The nuclear household has gone to the wayside. Fewer than 1 in 5 households in America is a married-with-children nuclear family household and there are a record number of multigenerational households, in addition to a steady rising rate of ethnic diversity. As household composition changes, housing developers need to look at offering new ways to live, including multigenerational and co-housing, high-density infill, and tiny homes.

A snapshot of diverse household percentages from a current exhibit at the National Building Museum, "Making Room: Housing for a Changing America," supports the assertion. It shows that single-parent families make up 7% of households; nuclear families, 20%; adults sharing with other adults, 20%; couples, 25%; and single people living alone, 28%. During the past few decades, the percentage of nuclear family households has declined while single-person households have steadily climbed.

With these types of changes to the composition of the American household, it’s imperative to ask if the current available housing product is meeting the needs of the new households.

Current U.S. housing stock responds to the nuclear family that no longer exists. According to the data, 28% of U.S. households are single people that live alone, however, less than 1% of the housing stock are studios and only 11% are one-bedroom homes.

After the downturn of the housing market, foreclosed homes became a prime business opportunity for real estate investors who didn’t lose their position. Zillow reports that the number of single-family rental homes grew by 5 million from 2006 to early 2017.

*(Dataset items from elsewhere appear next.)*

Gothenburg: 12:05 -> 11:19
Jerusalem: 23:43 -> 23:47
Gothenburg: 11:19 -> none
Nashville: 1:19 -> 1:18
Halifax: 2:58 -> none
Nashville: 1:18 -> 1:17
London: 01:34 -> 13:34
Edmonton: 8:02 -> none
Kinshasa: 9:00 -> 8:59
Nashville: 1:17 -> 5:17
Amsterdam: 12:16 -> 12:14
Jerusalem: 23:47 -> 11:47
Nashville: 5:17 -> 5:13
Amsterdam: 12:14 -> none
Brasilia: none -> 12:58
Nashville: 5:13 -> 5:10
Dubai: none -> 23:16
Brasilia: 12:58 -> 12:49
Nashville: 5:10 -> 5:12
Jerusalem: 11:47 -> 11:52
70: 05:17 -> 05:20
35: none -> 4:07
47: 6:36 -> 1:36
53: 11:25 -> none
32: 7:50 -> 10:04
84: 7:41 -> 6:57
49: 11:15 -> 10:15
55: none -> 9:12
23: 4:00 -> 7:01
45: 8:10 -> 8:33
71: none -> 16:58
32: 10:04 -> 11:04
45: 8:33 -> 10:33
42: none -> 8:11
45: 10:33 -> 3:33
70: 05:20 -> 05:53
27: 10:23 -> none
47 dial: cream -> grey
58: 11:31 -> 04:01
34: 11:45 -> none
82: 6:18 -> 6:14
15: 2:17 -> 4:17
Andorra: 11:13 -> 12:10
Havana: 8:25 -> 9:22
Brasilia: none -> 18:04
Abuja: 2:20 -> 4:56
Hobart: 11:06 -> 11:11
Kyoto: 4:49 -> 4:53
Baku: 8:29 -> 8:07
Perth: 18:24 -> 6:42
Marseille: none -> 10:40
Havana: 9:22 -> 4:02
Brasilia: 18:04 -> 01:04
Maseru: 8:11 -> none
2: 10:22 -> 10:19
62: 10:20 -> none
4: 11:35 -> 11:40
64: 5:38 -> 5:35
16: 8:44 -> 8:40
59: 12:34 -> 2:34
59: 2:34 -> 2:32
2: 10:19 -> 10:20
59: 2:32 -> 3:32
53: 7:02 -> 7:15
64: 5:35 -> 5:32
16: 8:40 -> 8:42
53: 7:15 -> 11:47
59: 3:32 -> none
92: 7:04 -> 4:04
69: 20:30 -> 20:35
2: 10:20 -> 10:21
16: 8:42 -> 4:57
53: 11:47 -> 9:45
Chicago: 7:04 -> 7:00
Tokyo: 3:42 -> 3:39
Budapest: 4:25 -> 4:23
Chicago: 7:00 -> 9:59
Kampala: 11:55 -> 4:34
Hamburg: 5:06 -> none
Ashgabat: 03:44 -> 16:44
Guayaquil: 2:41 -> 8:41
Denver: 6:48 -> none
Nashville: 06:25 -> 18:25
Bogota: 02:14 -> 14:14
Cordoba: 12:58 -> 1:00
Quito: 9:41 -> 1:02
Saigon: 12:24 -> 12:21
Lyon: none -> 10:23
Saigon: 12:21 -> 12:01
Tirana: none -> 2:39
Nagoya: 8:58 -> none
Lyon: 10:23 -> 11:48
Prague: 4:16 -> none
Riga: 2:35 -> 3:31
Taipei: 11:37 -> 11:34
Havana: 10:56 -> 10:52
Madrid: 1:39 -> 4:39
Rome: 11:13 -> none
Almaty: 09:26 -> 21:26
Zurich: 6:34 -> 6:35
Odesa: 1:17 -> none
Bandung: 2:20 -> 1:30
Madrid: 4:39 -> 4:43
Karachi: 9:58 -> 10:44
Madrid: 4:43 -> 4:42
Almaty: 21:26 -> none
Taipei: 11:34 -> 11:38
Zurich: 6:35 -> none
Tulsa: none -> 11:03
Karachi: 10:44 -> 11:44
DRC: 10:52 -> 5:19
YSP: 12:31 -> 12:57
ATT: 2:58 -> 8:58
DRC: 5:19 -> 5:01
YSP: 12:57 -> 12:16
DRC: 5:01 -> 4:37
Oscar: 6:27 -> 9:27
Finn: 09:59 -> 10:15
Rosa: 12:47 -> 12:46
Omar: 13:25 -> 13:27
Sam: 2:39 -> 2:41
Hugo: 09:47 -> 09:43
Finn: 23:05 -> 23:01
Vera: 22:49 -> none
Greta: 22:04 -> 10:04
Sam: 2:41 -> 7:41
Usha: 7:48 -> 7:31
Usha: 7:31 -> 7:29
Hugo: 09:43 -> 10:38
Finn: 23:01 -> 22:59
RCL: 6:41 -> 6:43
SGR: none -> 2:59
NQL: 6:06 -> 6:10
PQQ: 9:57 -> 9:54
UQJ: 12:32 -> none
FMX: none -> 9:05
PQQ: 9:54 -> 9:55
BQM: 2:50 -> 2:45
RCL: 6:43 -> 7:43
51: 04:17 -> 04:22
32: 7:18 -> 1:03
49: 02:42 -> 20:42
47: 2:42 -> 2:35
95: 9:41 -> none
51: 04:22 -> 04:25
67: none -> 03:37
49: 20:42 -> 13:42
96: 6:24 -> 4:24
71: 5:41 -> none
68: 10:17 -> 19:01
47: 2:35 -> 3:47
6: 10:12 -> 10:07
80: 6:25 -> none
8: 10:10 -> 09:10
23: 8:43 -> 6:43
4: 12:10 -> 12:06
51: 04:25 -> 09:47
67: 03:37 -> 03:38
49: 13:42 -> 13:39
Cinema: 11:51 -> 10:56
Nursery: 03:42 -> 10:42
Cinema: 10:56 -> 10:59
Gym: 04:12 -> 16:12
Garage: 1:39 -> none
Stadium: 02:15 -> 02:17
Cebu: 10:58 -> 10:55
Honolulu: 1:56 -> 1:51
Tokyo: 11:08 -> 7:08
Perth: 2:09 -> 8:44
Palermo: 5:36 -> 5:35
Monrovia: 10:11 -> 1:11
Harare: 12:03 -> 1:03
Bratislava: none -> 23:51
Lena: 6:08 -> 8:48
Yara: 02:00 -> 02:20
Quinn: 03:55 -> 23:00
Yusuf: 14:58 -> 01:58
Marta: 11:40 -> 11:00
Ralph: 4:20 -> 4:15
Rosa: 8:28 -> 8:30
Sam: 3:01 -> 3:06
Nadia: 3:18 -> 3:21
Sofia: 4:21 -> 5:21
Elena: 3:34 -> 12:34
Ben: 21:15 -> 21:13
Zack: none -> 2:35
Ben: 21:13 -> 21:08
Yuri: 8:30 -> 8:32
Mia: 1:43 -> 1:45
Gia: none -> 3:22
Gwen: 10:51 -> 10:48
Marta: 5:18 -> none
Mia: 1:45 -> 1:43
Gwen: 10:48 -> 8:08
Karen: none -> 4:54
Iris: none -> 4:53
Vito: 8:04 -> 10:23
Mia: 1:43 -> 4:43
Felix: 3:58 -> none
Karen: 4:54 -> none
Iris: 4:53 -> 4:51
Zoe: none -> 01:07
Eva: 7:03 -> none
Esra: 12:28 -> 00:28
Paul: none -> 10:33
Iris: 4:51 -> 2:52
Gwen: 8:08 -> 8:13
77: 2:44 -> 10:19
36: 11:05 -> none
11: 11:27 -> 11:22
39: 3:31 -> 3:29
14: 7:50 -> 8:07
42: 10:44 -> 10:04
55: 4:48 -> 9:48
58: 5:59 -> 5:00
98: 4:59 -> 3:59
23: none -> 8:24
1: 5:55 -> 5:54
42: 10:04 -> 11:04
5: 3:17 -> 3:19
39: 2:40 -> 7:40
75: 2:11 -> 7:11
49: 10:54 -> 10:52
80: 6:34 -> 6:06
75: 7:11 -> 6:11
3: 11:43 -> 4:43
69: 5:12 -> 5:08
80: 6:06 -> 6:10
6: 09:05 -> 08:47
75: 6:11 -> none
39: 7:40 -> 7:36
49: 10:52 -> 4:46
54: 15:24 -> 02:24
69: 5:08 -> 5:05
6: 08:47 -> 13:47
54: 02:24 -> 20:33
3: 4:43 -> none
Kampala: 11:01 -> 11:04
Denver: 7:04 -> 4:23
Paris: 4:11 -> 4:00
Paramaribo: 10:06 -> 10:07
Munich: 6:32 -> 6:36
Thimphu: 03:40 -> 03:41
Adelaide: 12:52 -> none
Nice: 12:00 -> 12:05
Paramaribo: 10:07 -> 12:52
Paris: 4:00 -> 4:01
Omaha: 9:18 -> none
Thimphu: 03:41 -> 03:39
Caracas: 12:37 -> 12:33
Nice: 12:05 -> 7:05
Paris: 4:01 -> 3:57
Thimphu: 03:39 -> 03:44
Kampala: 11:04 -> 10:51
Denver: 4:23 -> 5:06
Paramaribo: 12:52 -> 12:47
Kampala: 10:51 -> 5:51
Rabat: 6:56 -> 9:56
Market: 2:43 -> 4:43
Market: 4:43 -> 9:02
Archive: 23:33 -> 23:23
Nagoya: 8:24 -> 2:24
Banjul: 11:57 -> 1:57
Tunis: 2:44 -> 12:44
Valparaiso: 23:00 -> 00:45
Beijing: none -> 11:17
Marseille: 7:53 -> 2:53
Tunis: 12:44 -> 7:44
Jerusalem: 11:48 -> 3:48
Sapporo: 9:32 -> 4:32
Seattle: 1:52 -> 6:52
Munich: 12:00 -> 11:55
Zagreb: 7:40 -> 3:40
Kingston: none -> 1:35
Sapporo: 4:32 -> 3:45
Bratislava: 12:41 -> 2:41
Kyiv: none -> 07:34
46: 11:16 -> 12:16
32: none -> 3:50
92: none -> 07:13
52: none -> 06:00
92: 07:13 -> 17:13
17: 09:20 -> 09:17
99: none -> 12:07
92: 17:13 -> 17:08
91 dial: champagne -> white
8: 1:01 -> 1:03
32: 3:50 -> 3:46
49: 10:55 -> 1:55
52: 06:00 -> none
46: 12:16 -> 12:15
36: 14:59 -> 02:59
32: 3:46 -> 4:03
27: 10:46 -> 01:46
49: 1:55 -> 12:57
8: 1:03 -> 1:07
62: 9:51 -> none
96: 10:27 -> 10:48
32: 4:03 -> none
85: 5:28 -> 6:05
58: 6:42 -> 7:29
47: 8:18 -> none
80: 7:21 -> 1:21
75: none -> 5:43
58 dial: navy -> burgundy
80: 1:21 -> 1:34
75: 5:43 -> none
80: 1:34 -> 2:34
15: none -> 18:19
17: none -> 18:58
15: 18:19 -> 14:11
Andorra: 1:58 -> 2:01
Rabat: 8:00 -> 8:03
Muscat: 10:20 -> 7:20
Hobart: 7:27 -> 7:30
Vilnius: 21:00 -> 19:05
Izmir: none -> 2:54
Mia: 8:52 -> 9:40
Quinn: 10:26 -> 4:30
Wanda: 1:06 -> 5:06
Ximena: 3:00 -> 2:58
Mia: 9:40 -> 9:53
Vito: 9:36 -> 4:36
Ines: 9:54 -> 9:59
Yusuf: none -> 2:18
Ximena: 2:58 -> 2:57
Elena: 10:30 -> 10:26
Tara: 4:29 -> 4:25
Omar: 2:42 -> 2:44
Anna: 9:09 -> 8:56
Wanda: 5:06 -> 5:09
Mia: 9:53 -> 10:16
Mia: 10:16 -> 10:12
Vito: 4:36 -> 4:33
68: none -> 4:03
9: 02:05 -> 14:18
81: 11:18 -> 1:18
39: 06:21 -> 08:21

Over the past decade, the market for single-family rentals grew a tremendous amount during the bust and recovery period. In the past two to three years it has leveled off, notes Aaron Terrazas, economic research director at Zillow. The foreclosures drove the trend; people lost their homes and ended up as renters. During the next few years, as the economy improves, Terrazas says we will see another growth phase for single-family rentals as mortgage rates rise and because people want the amenities of their own home.

Single-family rentals "will be very common in high-cost markets, like San Diego, San Francisco, San Jose,” Terrazas says. “Obviously building in those markets is difficult. When it comes to building for rent, it is more common in more affordable markets where you see more multigenerational living.”

Zillow research suggests that single-family rentals are mostly attractive to young families and lower income, in the 40%. Terrazas predicts that this phenomenon is here to stay and that pockets of demand will increase. He also anticipates that home size will grow beyond the one- to two-bedroom template to adjust for multigenerational households and to allow for more subletting options.

In this short panel session, Mark Wolf, founder and CEO at AHV Communities, and Cyrus Zadeh, principal at Camden Homes, discuss their strategies for presenting new product to the changing landscape of home buyers.

Based on this decrease in the need for three-bedroom homes, Brian Gaudio, co-founder and CEO at Module Housing, has created new product centered on being able to respond to changing household needs. His product can adapt as the family grows or their needs change and includes the Flat Top, which is 640-square-foot, one-bedroom, one-bathroom for a single young professional; along with a 1,280-square-foot Grownup product for a couple without kids. In both cases, these homes can be added to easily with the company’s expandable building system.

This product not only physically adjusts to the family, but also offers a sliding scale for payment opportunities. Home buyers can start with a basic design that is an affordable way into homeownership, and the platform and construction technology allow the buyer to later add on cost and home functionality. Should a child or an aging parent need to share the space, the homeowner easily can add a bedroom without months of renovation.

Module Housing makes this home-buying model a reality with an online process that educates the homeowner about the journey of homeownership, plus simplifies the conventional experience. The Module Housing process has been attractive to home buyers. The company recently started to book reservations for its first customers with an online payment processing system on its website.

This model also has benefits to the builder.

“By seeing the home as a recurring revenue stream, we can service a customer throughout the lifecycle of them living in our homes,” Gaudio says. “In addition to making revenue on the sale of a starter unit, we're able to take in revenue for every addition and upgrade a customer makes to his/her home.”

Increasing automation in the design and construction process will continue to put new housing products into the mix.